Task statement: Pictures aside, restate the records below exactly as written.

Records supplied:

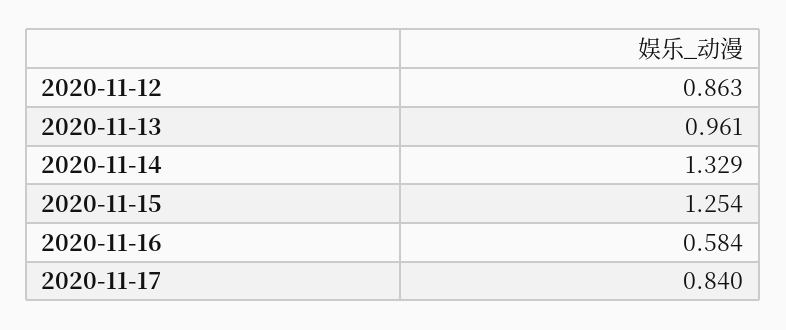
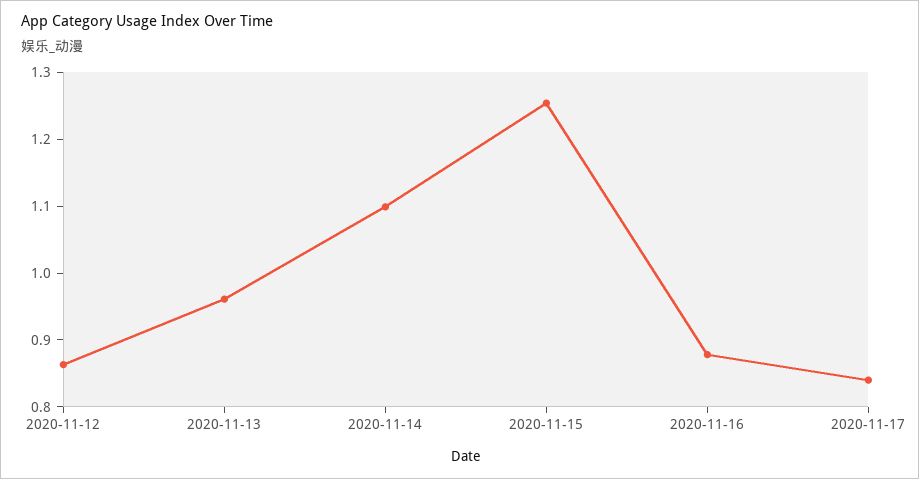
  {
    "2020-11-12": 0.863,
    "2020-11-13": 0.961,
-   "2020-11-14": 1.329,
+   "2020-11-14": 1.1,
    "2020-11-15": 1.254,
-   "2020-11-16": 0.584,
+   "2020-11-16": 0.88,
    "2020-11-17": 0.84
  }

Answer to this task:
  {
    "2020-11-12": 0.863,
    "2020-11-13": 0.961,
-   "2020-11-14": 1.329,
+   "2020-11-14": 1.1,
    "2020-11-15": 1.254,
-   "2020-11-16": 0.584,
+   "2020-11-16": 0.88,
    "2020-11-17": 0.84
  }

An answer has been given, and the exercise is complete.